━━ Supplied data

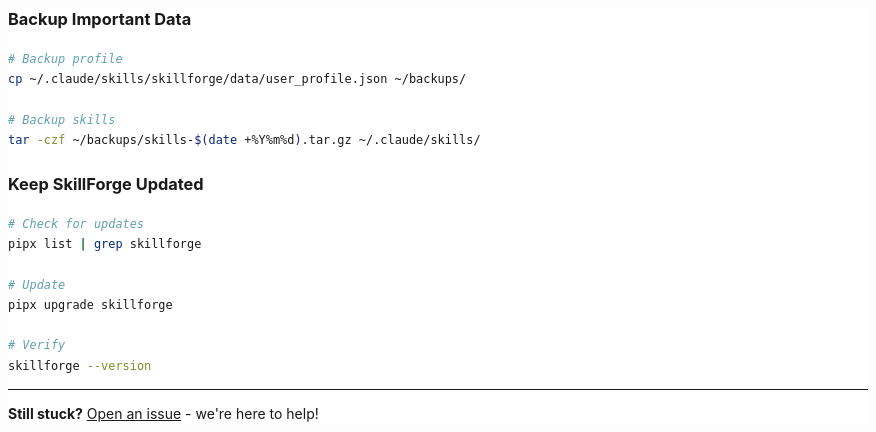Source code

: ### Backup Important Data

```bash
# Backup profile
cp ~/.claude/skills/skillforge/data/user_profile.json ~/backups/

# Backup skills
tar -czf ~/backups/skills-$(date +%Y%m%d).tar.gz ~/.claude/skills/
```

### Keep SkillForge Updated

```bash
# Check for updates
pipx list | grep skillforge

# Update
pipx upgrade skillforge

# Verify
skillforge --version
```

---

**Still stuck?** [Open an issue](https://github.com/omarpiosedev/SkillForge/issues) - we're here to help!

━━━━

What to work on: Leave the pictures out and write out every entry exactly as given.

Result of this task:
Source code

: ### Backup Important Data

```bash
# Backup profile
cp ~/.claude/skills/skillforge/data/user_profile.json ~/backups/

# Backup skills
tar -czf ~/backups/skills-$(date +%Y%m%d).tar.gz ~/.claude/skills/
```

### Keep SkillForge Updated

```bash
# Check for updates
pipx list | grep skillforge

# Update
pipx upgrade skillforge

# Verify
skillforge --version
```

---

**Still stuck?** [Open an issue](https://github.com/omarpiosedev/SkillForge/issues) - we're here to help!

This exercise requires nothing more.